Следующий день принес новые горести. Когда по телевизору показали многотысячный митинг, собравшийся у стен Белого дома, Наташа ощутила, как пол уходит у нее из-под ног. То же самое, несомненно, чувствовали и остальные члены комитета. Но когда в трехчасовом выпуске новостей прозвучали многочисленные обвинения в сторону путчистов, чаша терпения Беларуси переполнилось. Разговоры разговорами, а делать что-то реальное эта компания, кажется, не собиралась.
— Вы будете предпринимать ответные действия? – ледяным голосом спросила она у всех сразу.
— Мы готовим план штурма Белого дома, — ответил кто-то. – Ночью мы их возьмем.
— Ну-ну, — Наташу это не особенно убедило, но добиться чего-то еще от этих людей представлялось ей невозможным. Раздраженная донельзя, она отправилась мерить шагами коридор Сенатского дворца, как вдруг ее настиг неумолимый, как скала, Крючков.
— Скажите, вы верите в штурм?
— Нет, — огрызнулась Беларусь. – Откуда только выползли эти идиоты…

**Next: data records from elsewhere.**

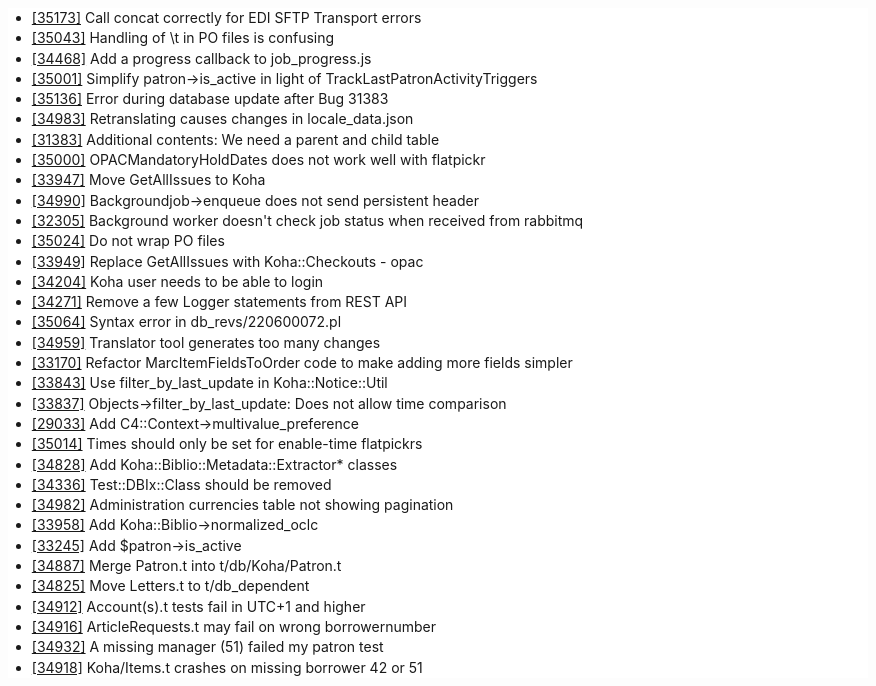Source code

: - [[35173]](http://bugs.koha-community.org/bugzilla3/show_bug.cgi?id=35173) Call concat correctly for EDI SFTP Transport errors
- [[35043]](http://bugs.koha-community.org/bugzilla3/show_bug.cgi?id=35043) Handling of \t in PO files is confusing
- [[34468]](http://bugs.koha-community.org/bugzilla3/show_bug.cgi?id=34468) Add a progress callback to job_progress.js
- [[35001]](http://bugs.koha-community.org/bugzilla3/show_bug.cgi?id=35001) Simplify patron->is_active in light of TrackLastPatronActivityTriggers
- [[35136]](http://bugs.koha-community.org/bugzilla3/show_bug.cgi?id=35136) Error during database update after Bug 31383
- [[34983]](http://bugs.koha-community.org/bugzilla3/show_bug.cgi?id=34983) Retranslating causes changes in locale_data.json
- [[31383]](http://bugs.koha-community.org/bugzilla3/show_bug.cgi?id=31383) Additional contents: We need a parent and child table
- [[35000]](http://bugs.koha-community.org/bugzilla3/show_bug.cgi?id=35000) OPACMandatoryHoldDates does not work well with flatpickr
- [[33947]](http://bugs.koha-community.org/bugzilla3/show_bug.cgi?id=33947) Move GetAllIssues to Koha
- [[34990]](http://bugs.koha-community.org/bugzilla3/show_bug.cgi?id=34990) Backgroundjob->enqueue does not send persistent header
- [[32305]](http://bugs.koha-community.org/bugzilla3/show_bug.cgi?id=32305) Background worker doesn't check job status when received from rabbitmq
- [[35024]](http://bugs.koha-community.org/bugzilla3/show_bug.cgi?id=35024) Do not wrap PO files
- [[33949]](http://bugs.koha-community.org/bugzilla3/show_bug.cgi?id=33949) Replace GetAllIssues with Koha::Checkouts - opac
- [[34204]](http://bugs.koha-community.org/bugzilla3/show_bug.cgi?id=34204) Koha user needs to be able to login
- [[34271]](http://bugs.koha-community.org/bugzilla3/show_bug.cgi?id=34271) Remove a few Logger statements from REST API
- [[35064]](http://bugs.koha-community.org/bugzilla3/show_bug.cgi?id=35064) Syntax error in db_revs/220600072.pl
- [[34959]](http://bugs.koha-community.org/bugzilla3/show_bug.cgi?id=34959) Translator tool generates too many changes
- [[33170]](http://bugs.koha-community.org/bugzilla3/show_bug.cgi?id=33170) Refactor MarcItemFieldsToOrder code to make adding more fields simpler
- [[33843]](http://bugs.koha-community.org/bugzilla3/show_bug.cgi?id=33843) Use filter_by_last_update in Koha::Notice::Util
- [[33837]](http://bugs.koha-community.org/bugzilla3/show_bug.cgi?id=33837) Objects->filter_by_last_update: Does not allow time comparison
- [[29033]](http://bugs.koha-community.org/bugzilla3/show_bug.cgi?id=29033) Add C4::Context->multivalue_preference
- [[35014]](http://bugs.koha-community.org/bugzilla3/show_bug.cgi?id=35014) Times should only be set for enable-time flatpickrs
- [[34828]](http://bugs.koha-community.org/bugzilla3/show_bug.cgi?id=34828) Add Koha::Biblio::Metadata::Extractor* classes
- [[34336]](http://bugs.koha-community.org/bugzilla3/show_bug.cgi?id=34336) Test::DBIx::Class should be removed
- [[34982]](http://bugs.koha-community.org/bugzilla3/show_bug.cgi?id=34982) Administration currencies table not showing pagination
- [[33958]](http://bugs.koha-community.org/bugzilla3/show_bug.cgi?id=33958) Add Koha::Biblio->normalized_oclc
- [[33245]](http://bugs.koha-community.org/bugzilla3/show_bug.cgi?id=33245) Add $patron->is_active
- [[34887]](http://bugs.koha-community.org/bugzilla3/show_bug.cgi?id=34887) Merge Patron.t into t/db/Koha/Patron.t
- [[34825]](http://bugs.koha-community.org/bugzilla3/show_bug.cgi?id=34825) Move Letters.t to t/db_dependent
- [[34912]](http://bugs.koha-community.org/bugzilla3/show_bug.cgi?id=34912) Account(s).t tests fail in UTC+1 and higher
- [[34916]](http://bugs.koha-community.org/bugzilla3/show_bug.cgi?id=34916) ArticleRequests.t may fail on wrong borrowernumber
- [[34932]](http://bugs.koha-community.org/bugzilla3/show_bug.cgi?id=34932) A missing manager (51) failed my patron test
- [[34918]](http://bugs.koha-community.org/bugzilla3/show_bug.cgi?id=34918) Koha/Items.t crashes on missing borrower 42 or 51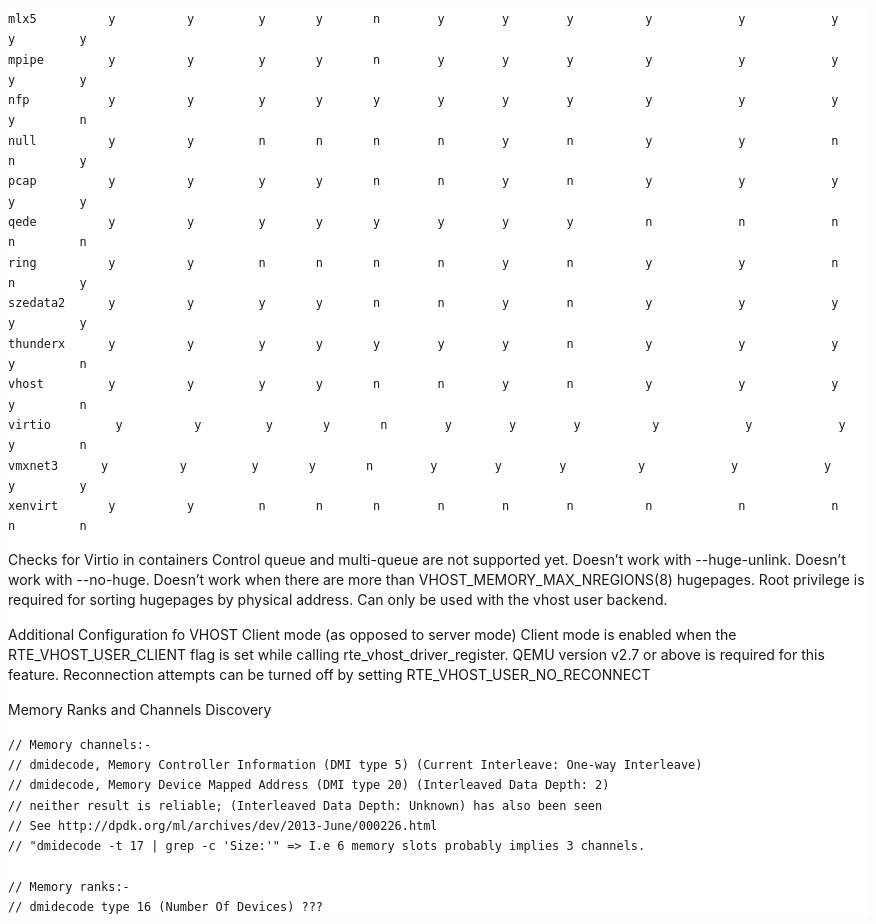     mlx5          y          y         y       y       n        y        y        y          y            y            y         y         y
    mpipe         y          y         y       y       n        y        y        y          y            y            y         y         y
    nfp           y          y         y       y       y        y        y        y          y            y            y         y         n
    null          y          y         n       n       n        n        y        n          y            y            n         n         y
    pcap          y          y         y       y       n        n        y        n          y            y            y         y         y
    qede          y          y         y       y       y        y        y        y          n            n            n         n         n
    ring          y          y         n       n       n        n        y        n          y            y            n         n         y
    szedata2      y          y         y       y       n        n        y        n          y            y            y         y         y
    thunderx      y          y         y       y       y        y        y        n          y            y            y         y         n
    vhost         y          y         y       y       n        n        y        n          y            y            y         y         n
    virtio         y          y         y       y       n        y        y        y          y            y            y         y         n
    vmxnet3      y          y         y       y       n        y        y        y          y            y            y         y         y
    xenvirt       y          y         n       n       n        n        n        n          n            n            n         n         n



Checks for Virtio in containers
    Control queue and multi-queue are not supported yet.
    Doesn’t work with --huge-unlink.
    Doesn’t work with --no-huge.
    Doesn’t work when there are more than VHOST_MEMORY_MAX_NREGIONS(8) hugepages.
    Root privilege is required for sorting hugepages by physical address.
    Can only be used with the vhost user backend.

Additional Configuration fo VHOST Client mode (as opposed to server mode)
    Client mode is enabled when the RTE_VHOST_USER_CLIENT flag is set while calling rte_vhost_driver_register.
    QEMU version v2.7 or above is required for this feature.
    Reconnection attempts can be turned off by setting RTE_VHOST_USER_NO_RECONNECT

Memory Ranks and Channels Discovery

    // Memory channels:-
    // dmidecode, Memory Controller Information (DMI type 5) (Current Interleave: One-way Interleave)
    // dmidecode, Memory Device Mapped Address (DMI type 20) (Interleaved Data Depth: 2)
    // neither result is reliable; (Interleaved Data Depth: Unknown) has also been seen
    // See http://dpdk.org/ml/archives/dev/2013-June/000226.html
    // "dmidecode -t 17 | grep -c 'Size:'" => I.e 6 memory slots probably implies 3 channels.

    // Memory ranks:-
    // dmidecode type 16 (Number Of Devices) ???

— Надо предпринимать решительные действия, — заговорил мужчина, потирая руки. – Слышали про Ельцина?
— Еще бы.
— Его надо устранить.
Беларусь замерла на месте так резко, что Крючков едва не сшиб ее плечом. Медленно повернулась к нему и внимательно глянула в глаза.
— Вы хотите, чтобы это сделала я?
Он не стал юлить.
— Да.
— Без проблем, — медленно проговорила Наташа, вновь чувствуя натягивающуюся в груди холодную пружину. – Если это поможет – я сделаю это.
Украина осторожно поправила сползшее со лба Вани полотенце, пропитанное холодной водой. К вечеру 20 августа жар начал спадать, но Ольга опасалась худшего – на смертельно бледном лице брата проступили мелкие синеватые пятна, а дыхание было прерывистым и перемежалось тягостными хрипами, будто кто-то поминутно сдавливал и отпускал больному горло. Рядом крутился, как маленький стервятник, Латвия. Украина не сомневалась, что при первой же возможности мальчишка попытается улизнуть, и сейчас высматривает подходящий момент, чтобы сделать это незаметно.
Вдруг Россия, издав короткий вздох, с явным трудом приоткрыл лихорадочно блестящие глаза. Ольга заставила себя улыбнуться, глядя в его мертвеющее лицо:
— Как ты, Ванечка?
— Где… — голос Брагинского был тих, но ровен, будто кто-то убавил громкость. – где Наташа?